Explore Two Rivers’ board adopted a scaled-back 2026 budget after early room-tax revenue came in sharply lower than last year. The meeting also focused on planning the May 7 National Travel & Tourism Week event and next steps for the “I LOVE TR” campaign.
The treasurer reported a worrying start to 2026: January room-tax revenue ($5,773) was the lowest since 2021, and February was about half of last year, closer to 2019–2020 levels. The board then approved a revised 2026 budget that lowered the revenue forecast from $342,000 to $324,000 and cut expenses by $30,700 (down to $204,400). This is the kind of mid-year reset that signals the tourism program is going to be operating with less cushion—and residents should expect tighter choices if the revenue trend doesn’t rebound.

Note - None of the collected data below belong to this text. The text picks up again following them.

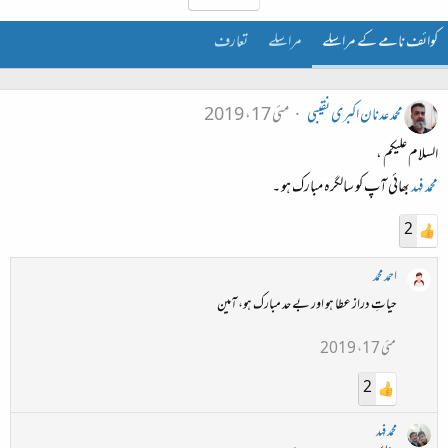
کوائف نامے کے مراسلے
مراسلے
تعارف
محمد عدنان اکبری نقیبی
مئی 17، 2019
السلام علیکم ،
محمد فہد
بھائی آپ کو سالگرہ مبارک ہو ۔
2
احمد محمد
حیاتِ دراز عطا ہو اور بے حد مبارک ہو، آمین
مئی 17، 2019
2
محمد فہد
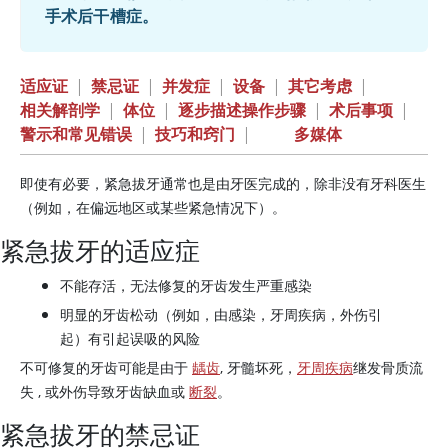
手术后干槽症。
适应证
|
禁忌证
|
并发症
|
设备
|
其它考虑
|
相关解剖学
|
体位
|
逐步描述操作步骤
|
术后事项
|
警示和常见错误
|
技巧和窍门
|
多媒体
即使有必要，紧急拔牙通常也是由牙医完成的，除非没有牙科医生
（例如，在偏远地区或某些紧急情况下）。
紧急拔牙的适应症
不能存活，无法修复的牙齿发生严重感染
明显的牙齿松动（例如，由感染，牙周疾病，外伤引
起）有引起误吸的风险
不可修复的牙齿可能是由于
龋齿
, 牙髓坏死，
牙周疾病
继发骨质流
失 , 或外伤导致牙齿缺血或
断裂
。
紧急拔牙的禁忌证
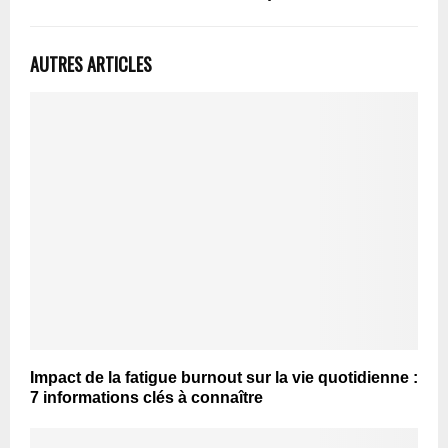
AUTRES ARTICLES
Impact de la fatigue burnout sur la vie quotidienne :
7 informations clés à connaître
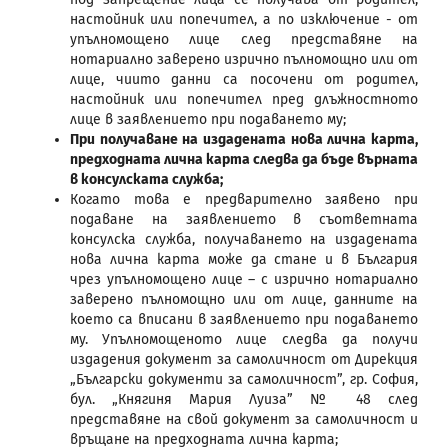
настойник или попечител, а по изключение - от
упълномощено лице след представяне на
нотариално заверено изрично пълномощно или от
лице, чиито данни са посочени от родител,
настойник или попечител пред длъжностното
лице в заявлението при подаването му;
При получаване на издадената нова лична карта,
предходната лична карта следва да бъде върната
в консулската служба;
Когато това е предварително заявено при
подаване на заявлението в съответната
консулска служба, получаването на издадената
нова лична карта може да стане и в България
чрез упълномощено лице – с изрично нотариално
заверено пълномощно или от лице, данните на
което са вписани в заявлението при подаването
му. Упълномощеното лице следва да получи
издадения документ за самоличност от Дирекция
„Български документи за самоличност”, гр. София,
бул. „Княгиня Мария Луиза” № 48 след
представяне на свой документ за самоличност и
връщане на предходната лична карта;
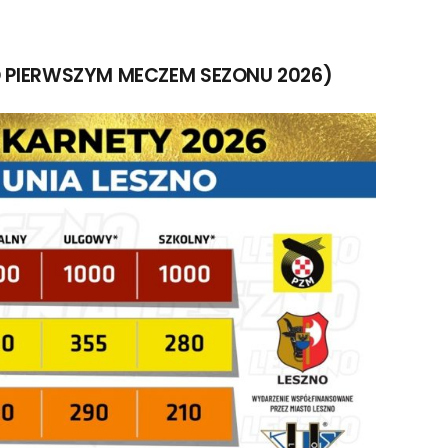
ED PIERWSZYM MECZEM SEZONU 2026)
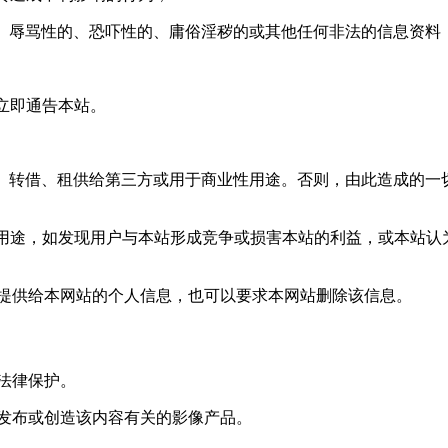
的、辱骂性的、恐吓性的、庸俗淫秽的或其他任何非法的信息资料
立即通告本站。
与、转借、租供给第三方或用于商业性用途。否则，由此造成的
业用途，如发现用户与本站形成竞争或损害本站的利益，或本站
改提供给本网站的个人信息，也可以要求本网站删除该信息。
的法律保护。
辑发布或创造该内容有关的影像产品。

The board worked through the event layout, schedule, and volunteer roles for the May 7 gathering (including “Taste of Two Rivers” vendors and a short community video tied to the “I LOVE TR” theme). They reported about 50 attendees so far, with an RSVP deadline of April 24, and noted they still needed cleanup volunteers. This is mostly logistics, but it’s also a reminder that tourism promotion here is still heavily event-driven and dependent on volunteer capacity.
The board discussed producing metal heart yard signs, leaning toward a more durable powder-coated version (about $15 each) and talking openly about pricing them at $20–$25 to generate a small profit. They agreed to start with an initial run of 50 signs and to check whether ordering 25 vs. 50 changes the per-unit cost. This is small-dollar stuff, but it’s also a practical test of whether the “I LOVE TR” branding can turn into a self-sustaining fundraiser instead of a constant draw on room-tax dollars.
The board discussed a proposed ordinance change to apply room tax to short-term RV overnight stays, noting other Wisconsin communities do this and claiming it could raise room-tax revenue by about 10% by the end of 2026. They said the next step is to place it on a future Room Tax Commission agenda for proper notice, tentatively in May, before it goes to City Council. If the city pursues this, residents should watch for clear definitions and enforcement details—because “who pays” and “who collects” is where these proposals often get messy.
The board confirmed that communications should go to Tourism Director Caitlyn Meola via the generic tourism email, and that she would gain access to shared files starting April 13. This is a routine transition step, but it matters because continuity and record access are where organizations often stumble during staff handoffs.
The board recapped a Room Tax Commission presentation to City Council claiming tourism’s local impact totals over $1.2 million, including room-tax flows and property taxes from hotels and short-term rentals. The presentation also emphasized that 30% of room tax goes to the city’s general fund and suggested taxes could be about 1% higher without it. These claims are meant to build political support for tourism funding—so residents should expect more of this messaging as the city debates room-tax policy changes like the RV overnight proposal.
The board marked this as Joe Metzen’s last meeting as Tourism Director and thanked him for his work during a transition period, with Metzen expressing confidence in handing off to Caitlyn Meola. Leadership transitions matter in small organizations because priorities and follow-through can shift quickly, even when the handoff is friendly and planned.